[Records from a data collection]

· · · · ·

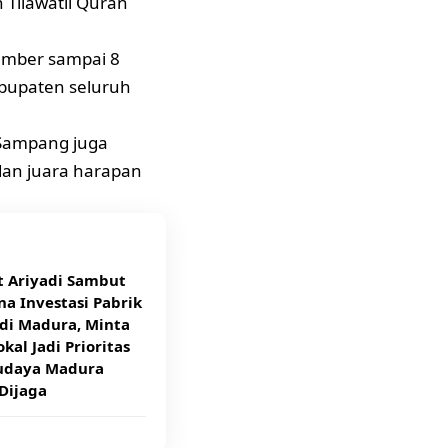
Tilawatil Quran
tember sampai 8
kabupaten seluruh
Sampang
juga
dan juara harapan
t Ariyadi Sambut
a Investasi Pabrik
di Madura, Minta
kal Jadi Prioritas
udaya Madura
Dijaga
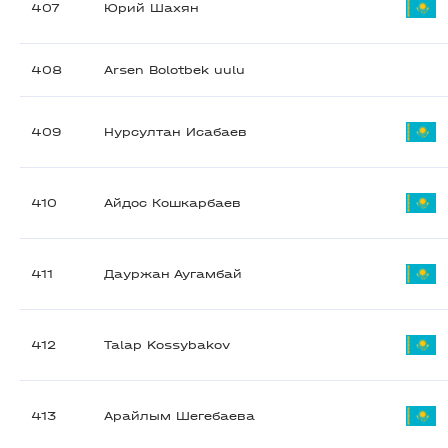
407
Юрий Шахян
408
Arsen Bolotbek uulu
409
Нурсултан Исабаев
410
Айдос Кошкарбаев
411
Дауржан Аугамбай
412
Talap Kossybakov
413
Арайлым Шегебаева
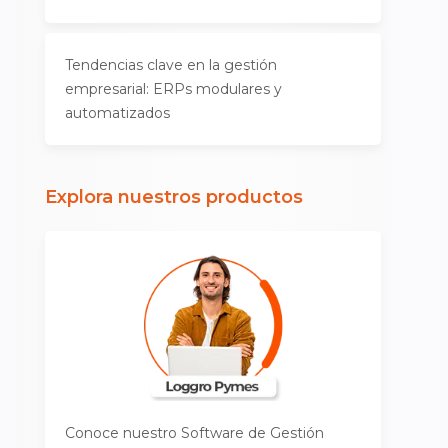
Tendencias clave en la gestión
empresarial: ERPs modulares y
automatizados
Explora nuestros productos
Conoce nuestro Software de Gestión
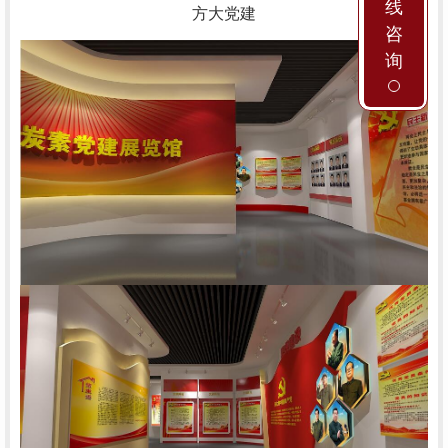
线
方大党建
咨
询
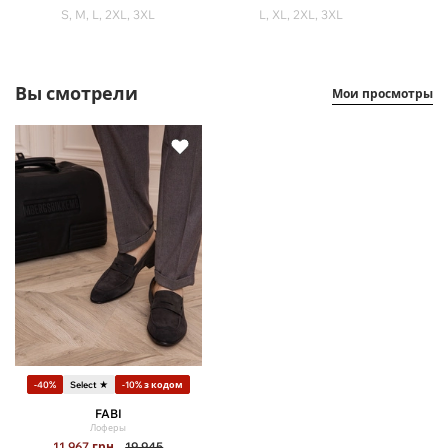
S, M, L, 2XL, 3XL
L, XL, 2XL, 3XL
Вы смотрели
Мои просмотры
-40%
Select ★
-10% з кодом
FABI
Лоферы
11 967
грн
19 945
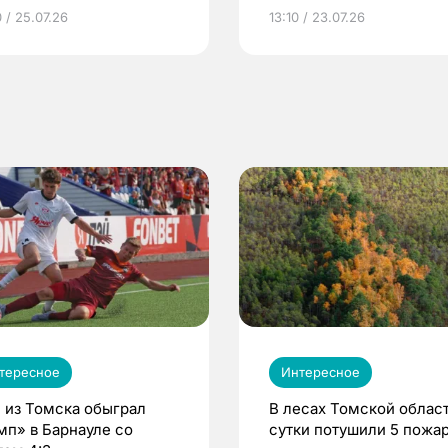
грамме ЕР
репродуктивное здоров
 / 25.07.26
13:10 / 23.07.26
по ОМС!
тересное
Интересное
 из Томска обыграл
В лесах Томской област
мп» в Барнауле со
сутки потушили 5 пожа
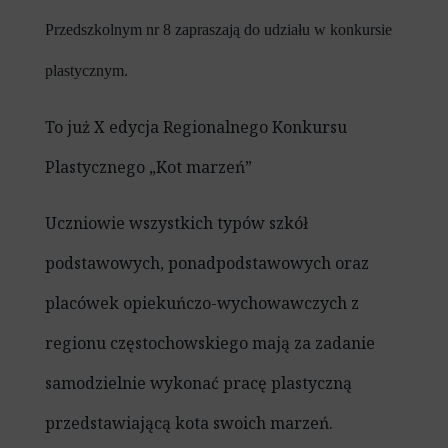
Przedszkolnym nr 8 zapraszają do udziału w konkursie
plastycznym.
To już X edycja Regionalnego Konkursu
Plastycznego „Kot marzeń”
Uczniowie wszystkich typów szkół
podstawowych, ponadpodstawowych oraz
placówek opiekuńczo-wychowawczych z
regionu częstochowskiego mają za zadanie
samodzielnie wykonać pracę plastyczną
przedstawiającą kota swoich marzeń.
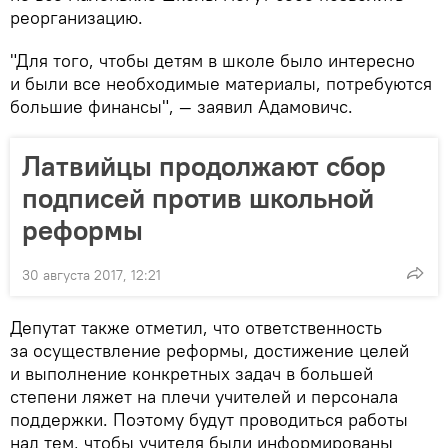
реорганизацию.
"Для того, чтобы детям в школе было интересно
и были все необходимые материалы, потребуются
большие финансы", — заявил Адамовичс.
Латвийцы продолжают сбор
подписей против школьной
реформы
30 августа 2017, 12:21
Депутат также отметил, что ответственность
за осуществление реформы, достижение целей
и выполнение конкретных задач в большей
степени ляжет на плечи учителей и персонала
поддержки. Поэтому будут проводиться работы
над тем, чтобы учителя были информированы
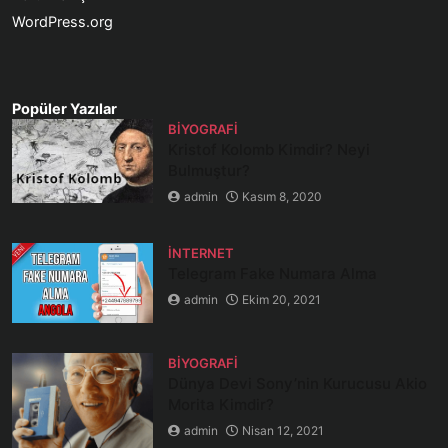
WordPress.org
Popüler Yazılar
BIYOGRAFI
Kristof Kolomb Kimdir? Neyi
Bulmuştur?
admin
Kasım 8, 2020
İNTERNET
Telegram Fake Numara Alma
admin
Ekim 20, 2021
BIYOGRAFI
Dünya Devi Sony’nin Kurucusu Akio
Morita Kimdir?
admin
Nisan 12, 2021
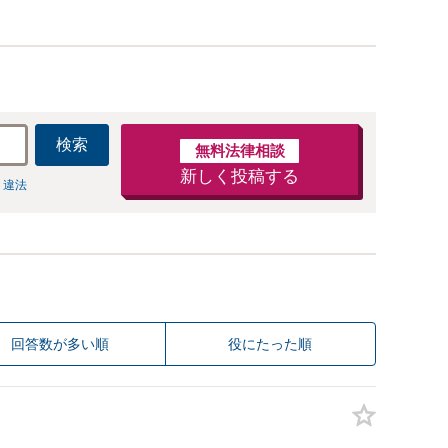
検索
無料法律相談
新しく投稿する
 違法
回答数が多い順
役にたった順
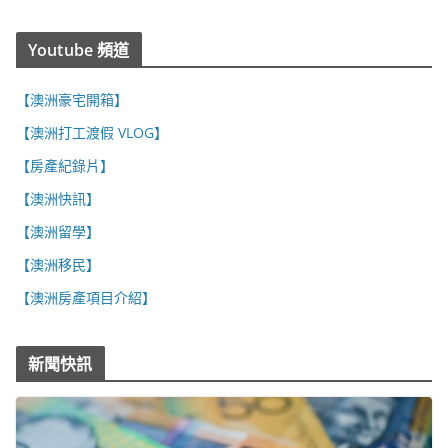
Youtube 頻道
【澳洲豪宅開箱】
【澳洲打工渡假 VLOG】
【房產紀錄片】
【澳洲快訊】
【澳洲留學】
【澳洲移民】
【澳洲房產項目介紹】
新聞快訊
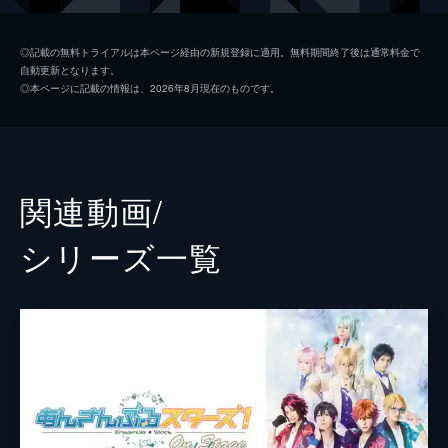
遊木真
松村泰一郎
◎記載の無料トライアルは本ページ経由の新規登録に適用。無料期間終了後は通常料金で
自動更新となります。
衣更真緒
谷水力
◎本ページに記載の情報は、2026年8月現在のものです。
大神晃牙
赤澤遼太郎
朔間零
小南光司
羽風薫
奥谷知弘
関連動画/
乙狩アドニス
瑛
シリーズ⼀覧
鬼龍紅郎
上田堪大
蓮巳敬人
小松準弥
神崎颯馬
樋口裕太
南雲鉄虎
小西成弥
紫之創
櫻井圭登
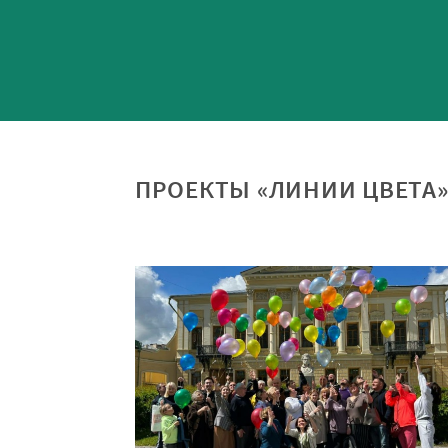
ПРОЕКТЫ «ЛИНИИ ЦВЕТА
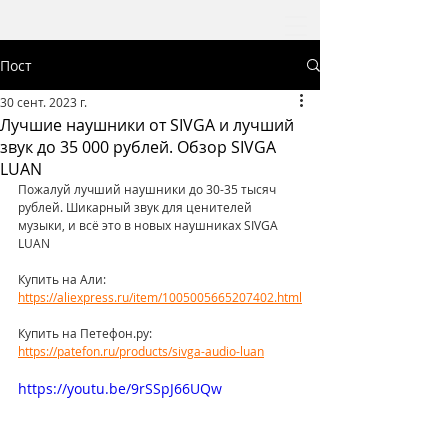
Пост
30 сент. 2023 г.
Лучшие наушники от SIVGA и лучший
звук до 35 000 рублей. Обзор SIVGA
LUAN
Пожалуй лучший наушники до 30-35 тысяч 
рублей. Шикарный звук для ценителей 
музыки, и всё это в новых наушниках SIVGA 
LUAN  
Купить на Али: 
https://aliexpress.ru/item/1005005665207402.html
Купить на Петефон.ру: 
https://patefon.ru/products/sivga-audio-luan
https://youtu.be/9rSSpJ66UQw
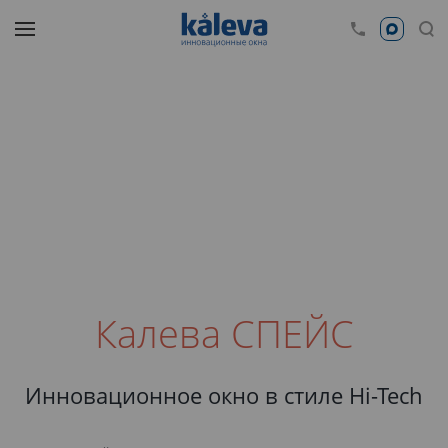
Калева СПЕЙС
Инновационное окно в стиле Hi-Tech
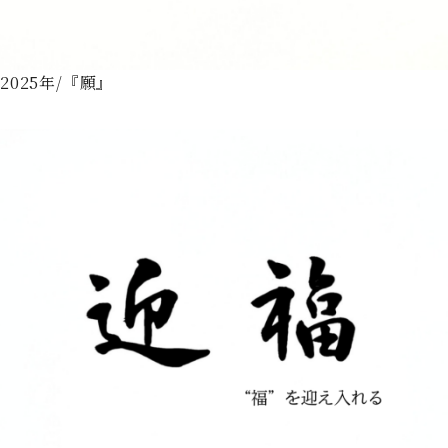
2025年/『願』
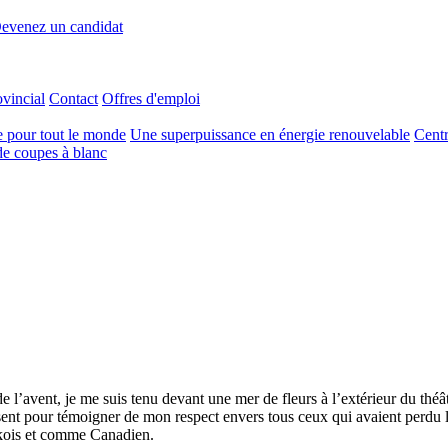
evenez un candidat
ovincial
Contact
Offres d'emploi
e pour tout le monde
Une superpuissance en énergie renouvelable
Centr
e coupes à blanc
avent, je me suis tenu devant une mer de fleurs à l’extérieur du théât
sent pour témoigner de mon respect envers tous ceux qui avaient perdu l
kois et comme Canadien.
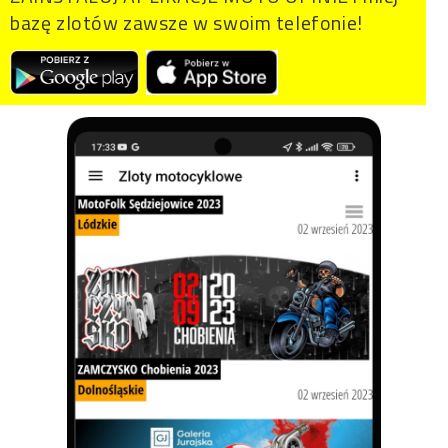
bazę zlotów zawsze w swoim telefonie!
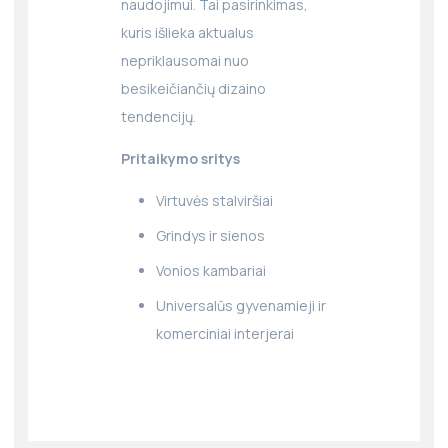
naudojimui. Tai pasirinkimas,
kuris išlieka aktualus
nepriklausomai nuo
besikeičiančių dizaino
tendencijų.
Pritaikymo sritys
Virtuvės stalviršiai
Grindys ir sienos
Vonios kambariai
Universalūs gyvenamieji ir
komerciniai interjerai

· · · · ·

## The task
When you transcribe these entries, keep every word exact and drop the pictures.

## Written answer
Tilawatil Quran
tember sampai 8
kabupaten seluruh
Sampang
juga
dan juara harapan
t Ariyadi Sambut
a Investasi Pabrik
di Madura, Minta
kal Jadi Prioritas
udaya Madura
Dijaga
407
Юрий Шахян
408
Arsen Bolotbek uulu
409
Нурсултан Исабаев
410
Айдос Кошкарбаев
411
Дауржан Аугамбай
412
Talap Kossybakov
413
Арайлым Шегебаева
Tendencias clave en la gestión
empresarial: ERPs modulares y
automatizados
Explora nuestros productos
Conoce nuestro Software de Gestión
线
方大党建
咨
询
S, M, L, 2XL, 3XL
L, XL, 2XL, 3XL
Вы смотрели
Мои просмотры
-40%
Select ★
-10% з кодом
FABI
Лоферы
11 967
грн
19 945
грамме ЕР
репродуктивное здоров
 / 25.07.26
13:10 / 23.07.26
по ОМС!
тересное
Интересное
 из Томска обыграл
В лесах Томской област
мп» в Барнауле со
сутки потушили 5 пожа
Przedszkolnym nr 8 zapraszają do udziału w konkursie
plastycznym.
To już X edycja Regionalnego Konkursu
Plastycznego „Kot marzeń”
Uczniowie wszystkich typów szkół
podstawowych, ponadpodstawowych oraz
placówek opiekuńczo-wychowawczych z
regionu częstochowskiego mają za zadanie
samodzielnie wykonać pracę plastyczną
przedstawiającą kota swoich marzeń.
реорганизацию.
"Для того, чтобы детям в школе было интересно
и были все необходимые материалы, потребуются
большие финансы", — заявил Адамовичс.
Латвийцы продолжают сбор
подписей против школьной
реформы
30 августа 2017, 12:21
Депутат также отметил, что ответственность
за осуществление реформы, достижение целей
и выполнение конкретных задач в большей
степени ляжет на плечи учителей и персонала
поддержки. Поэтому будут проводиться работы
над тем, чтобы учителя были информированы
WordPress.org
Popüler Yazılar
BIYOGRAFI
Kristof Kolomb Kimdir? Neyi
Bulmuştur?
admin
Kasım 8, 2020
İNTERNET
Telegram Fake Numara Alma
admin
Ekim 20, 2021
BIYOGRAFI
Dünya Devi Sony’nin Kurucusu Akio
Morita Kimdir?
admin
Nisan 12, 2021
検索
無料法律相談
新しく投稿する
 違法
回答数が多い順
役にたった順
Youtube 頻道
【澳洲豪宅開箱】
【澳洲打工渡假 VLOG】
【房產紀錄片】
【澳洲快訊】
【澳洲留學】
【澳洲移民】
【澳洲房產項目介紹】
新聞快訊
遊木真
松村泰一郎
◎記載の無料トライアルは本ページ経由の新規登録に適用。無料期間終了後は通常料金で
自動更新となります。
衣更真緒
谷水力
◎本ページに記載の情報は、2026年8月現在のものです。
大神晃牙
赤澤遼太郎
朔間零
小南光司
羽風薫
奥谷知弘
関連動画/
乙狩アドニス
瑛
シリーズ⼀覧
鬼龍紅郎
上田堪大
蓮巳敬人
小松準弥
神崎颯馬
樋口裕太
南雲鉄虎
小西成弥
紫之創
櫻井圭登
ПРОЕКТЫ «ЛИНИИ ЦВЕТА
Пост
30 сент. 2023 г.
Лучшие наушники от SIVGA и лучший
звук до 35 000 рублей. Обзор SIVGA
LUAN
Пожалуй лучший наушники до 30-35 тысяч 
рублей. Шикарный звук для ценителей 
музыки, и всё это в новых наушниках SIVGA 
LUAN  
Купить на Али: 
https://aliexpress.ru/item/1005005665207402.html
Купить на Петефон.ру: 
https://patefon.ru/products/sivga-audio-luan
https://youtu.be/9rSSpJ66UQw
Калева СПЕЙС
Инновационное окно в стиле Hi-Tech
2025年/『願』
evenez un candidat
ovincial
Contact
Offres d'emploi
e pour tout le monde
Une superpuissance en énergie renouvelable
Centr
e coupes à blanc
avent, je me suis tenu devant une mer de fleurs à l’extérieur du théât
sent pour témoigner de mon respect envers tous ceux qui avaient perdu l
kois et comme Canadien.
bazę zlotów zawsze w swoim telefonie!
naudojimui. Tai pasirinkimas,
kuris išlieka aktualus
nepriklausomai nuo
besikeičiančių dizaino
tendencijų.
Pritaikymo sritys
Virtuvės stalviršiai
Grindys ir sienos
Vonios kambariai
Universalūs gyvenamieji ir
komerciniai interjerai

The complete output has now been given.